_Task to carry out_: In the rows below, convert everything from the line containing "[0, 303, 499, 374]" down to and including the line containing "man in a suit" into a numbered list, omitting any blank lines.

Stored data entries
▬▬▬▬▬▬

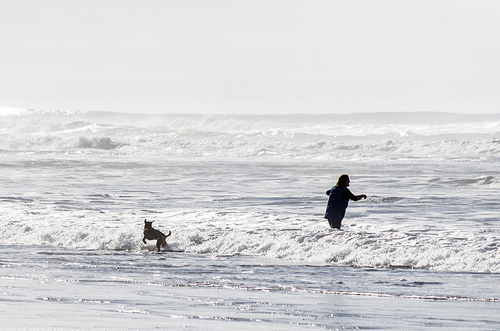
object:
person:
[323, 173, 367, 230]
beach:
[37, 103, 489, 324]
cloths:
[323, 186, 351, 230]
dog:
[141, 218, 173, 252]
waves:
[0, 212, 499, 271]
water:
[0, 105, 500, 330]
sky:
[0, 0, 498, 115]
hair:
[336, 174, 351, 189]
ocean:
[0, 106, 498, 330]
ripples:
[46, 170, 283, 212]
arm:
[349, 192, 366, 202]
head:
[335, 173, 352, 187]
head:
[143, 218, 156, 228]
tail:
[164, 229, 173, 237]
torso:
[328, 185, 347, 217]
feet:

▬▬▬▬▬▬

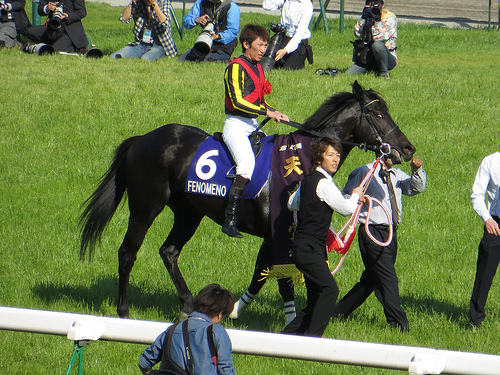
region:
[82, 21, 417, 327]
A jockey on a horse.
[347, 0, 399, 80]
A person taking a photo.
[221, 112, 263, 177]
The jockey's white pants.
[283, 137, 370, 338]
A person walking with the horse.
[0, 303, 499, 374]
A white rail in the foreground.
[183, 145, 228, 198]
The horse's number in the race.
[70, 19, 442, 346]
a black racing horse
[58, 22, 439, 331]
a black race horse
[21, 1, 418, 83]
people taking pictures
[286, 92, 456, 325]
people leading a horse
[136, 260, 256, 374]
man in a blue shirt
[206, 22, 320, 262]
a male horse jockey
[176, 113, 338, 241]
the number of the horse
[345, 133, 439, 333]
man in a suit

▬▬▬▬▬▬

_Answer section_:
1. [0, 303, 499, 374]
2. A white rail in the foreground.
3. [183, 145, 228, 198]
4. The horse's number in the race.
5. [70, 19, 442, 346]
6. a black racing horse
7. [58, 22, 439, 331]
8. a black race horse
9. [21, 1, 418, 83]
10. people taking pictures
11. [286, 92, 456, 325]
12. people leading a horse
13. [136, 260, 256, 374]
14. man in a blue shirt
15. [206, 22, 320, 262]
16. a male horse jockey
17. [176, 113, 338, 241]
18. the number of the horse
19. [345, 133, 439, 333]
20. man in a suit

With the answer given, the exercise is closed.